Al aproximarnos a las manifestaciones de los artistas participantes –ya como invitados, ya como público- ratificamos nuestra tesis sobre la existencia de una pregunta de los artistas por la identidad epistémica de las artes. La percibimos cada vez que ellos se acercan a lo que Foucault llamó esa experiencia desnuda del orden y sin modos de ser para sacar a luz “la episteme en la que los conocimientos considerados fuera de cualquier criterio que se refiera a su valor racional o a sus formas objetivas, hunden su positividad y manifiestan así una historia que no es la de su perfección creciente, sino la de sus condiciones de posibilidad”23. Los discursos de los artistas se encargan hoy de soslayar aquellas percepciones que históricamente los han separado del mundo, sea por estigmatización o endiosamiento, expresando la necesidad de reconfigurar su subjetividad frente a la extensión de sus prácticas y en el deseo de diálogo con una sociedad y una cultura de las que se reconocen partícipes.

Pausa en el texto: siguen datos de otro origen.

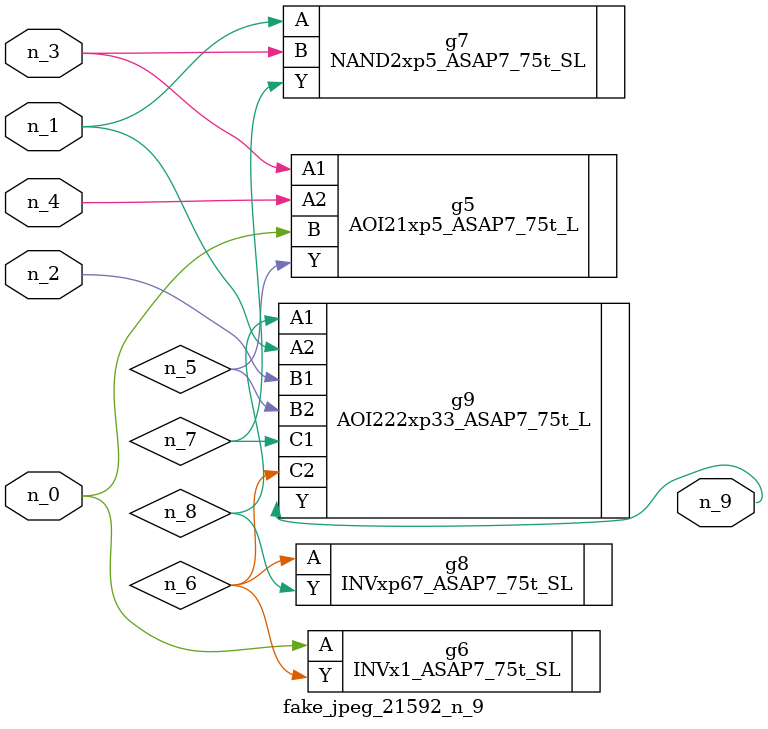
<source format=v>
module fake_jpeg_21592_n_9 (n_3, n_2, n_1, n_0, n_4, n_9);

input n_3;
input n_2;
input n_1;
input n_0;
input n_4;

output n_9;

wire n_8;
wire n_6;
wire n_5;
wire n_7;

AOI21xp5_ASAP7_75t_L g5 ( 
.A1(n_3),
.A2(n_4),
.B(n_0),
.Y(n_5)
);

INVx1_ASAP7_75t_SL g6 ( 
.A(n_0),
.Y(n_6)
);

NAND2xp5_ASAP7_75t_SL g7 ( 
.A(n_1),
.B(n_3),
.Y(n_7)
);

INVxp67_ASAP7_75t_SL g8 ( 
.A(n_6),
.Y(n_8)
);

AOI222xp33_ASAP7_75t_L g9 ( 
.A1(n_8),
.A2(n_1),
.B1(n_2),
.B2(n_5),
.C1(n_7),
.C2(n_6),
.Y(n_9)
);


endmodule
</source>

Perfil de Artista contó con la estrecha colaboración de TRAMA. Proyecto de Cooperación y Confrontación entre Artistas, un programa internacional de intercambio de pensamiento artístico originado hace un lustro en Buenos Aires y que este año llega a su fin. Desarrollado desde una base virtual (www.proyectotrama.org), propone y organiza actividades “dirigidas a fortalecer vínculos entre la comunidad local de artistas, hacer visibles los mecanismos que articulan la producción de sentido del arte en este contexto periférico, y legitimar el pensamiento artístico dentro del ámbito social y político”. Sean ciclos de debates, talleres, conferencias o presentaciones públicas, sus integrantes responden a la finalidad de “confrontar e intercambiar estructuras de pensamiento, problemáticas y tendencias comprometidas en la constitución del pensamiento artístico”. “Concebido por artistas provenientes de un variado espectro de formación estética, intelectual y generacional que intentan responder a necesidades de vínculos equitativos y horizontales en la estructuración de la comunidad artística a la que pertenecen”, Trama se presenta como un programa “independiente, flexible y móvil” que intenta “hacer visible, fluida y accesible la red natural de interrelaciones entre artistas e intelectuales de la escena cultural argentina y de ésta con las escenas culturales regionales e internacionales, estimulando la formación de distintos canales de intercambio”. Trama declara haber confirmado en el transcurso de su trabajo el modelo de artista que desea: uno “responsable del espacio social en que trabaja, que identifique en el otro -artista u espectador- un par con quien construir una herramienta indispensable para definir una política cultural propia: el pensamiento colectivo”.

Este es sólo un pequeño corpus de los innumerables casos que pueden relevarse en Argentina. El simple planteo de la cuestión en un auditorio conformado por artistas aspirantes a su licenciatura nos permitió relevar aproximadamente medio centenar de casos en los que ellos mismos estaban involucrados. De todas maneras, los pocos aquí referidos permiten percibir la amplia variedad existente entre aquellos que cuentan con algún reconocimiento institucional y, de tal manera, configurar la gestión artística como una práctica insoslayable a la hora de reflexionar acerca de Latinoamérica y de nuestro país.